Owing to the overlapping clinical, radiographic and histopathological features among the diverse group of Fibro-osseous lesions, a precise and definitive diagnosis of Fibrous Dysplasia (FD) can be quite challenging. Moreover, FD itself may manifest with widely varying clinical presentations, radiographic appearances and histological pictures, depending upon the maturity of the lesion, and the relative quantum of its 'fibrous' and 'osseous components'. Prompt and accurate diagnosis of Fibrous Dysplasia (FD) of the Craniomaxillofacial region is particularly important, as the condition is capable of causing considerable facial asymmetry or deformity leading even to marked disfigurement, which can have a profound psychosocial impact on the patient.

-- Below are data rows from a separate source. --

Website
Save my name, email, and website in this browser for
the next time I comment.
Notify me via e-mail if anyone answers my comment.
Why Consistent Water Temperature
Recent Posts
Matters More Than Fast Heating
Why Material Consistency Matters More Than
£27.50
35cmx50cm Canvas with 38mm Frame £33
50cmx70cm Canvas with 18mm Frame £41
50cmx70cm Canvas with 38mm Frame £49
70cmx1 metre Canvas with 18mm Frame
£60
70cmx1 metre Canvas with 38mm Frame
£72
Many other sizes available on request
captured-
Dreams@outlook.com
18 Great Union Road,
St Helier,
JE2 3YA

Involvement of Maxillofacial bones by aggressive forms of FD, can produce serious functional debility as well, by compromising airway, breathing, vision, hearing, occlusion, mastication and mouth opening. Calvarial bone involvement can produce cranial asymmetry, and cranial base involvement can lead to persistent headaches, facial pain, numbness, and other neurological deficits owing to compression of cranial nerves.